4. Identify all occurrences of `new Interpreter` object creation in your code,
and modify each one so that it uses the InterpreterApi.create() call. The
new TfLite.initialize is asynchronous, which means in most cases it's not a
drop-in replacement: you must register a listener for when the call
completes. Refer to the code snippet in [Step 3](#step_3_interpreter) code.
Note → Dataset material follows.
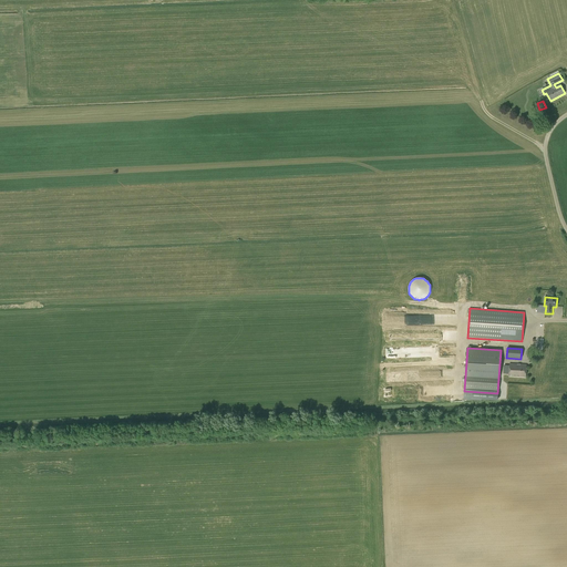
[(525,377),(526,364),(509,363),(509,366),(504,366),(503,373),(508,374),(508,375),(525,377)]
5. Add `import org.tensorflow.lite.InterpreterApi;` and `import
org.tensorflow.lite.InterpreterApi.Options.TfLiteRuntime;` to any source
files using the `org.tensorflow.lite.Interpreter` or
`org.tensorflow.lite.InterpreterApi` classes.
6. If any of the resulting calls to `InterpreterApi.create()` have only a
single argument, append `new InterpreterApi.Options()` to the argument list.
7. Append `.setRuntime(TfLiteRuntime.FROM_SYSTEM_ONLY)` to the last argument of
any calls to `InterpreterApi.create()`.
8. Replace all other occurrences of the `org.tensorflow.lite.Interpreter` class
with `org.tensorflow.lite.InterpreterApi`.
If you want to use stand-alone TensorFlow Lite and the Play services API
side-by-side, you must use TensorFlow Lite 2.9 (or later). TensorFlow Lite 2.8
and earlier versions are not compatible with the Play services API version.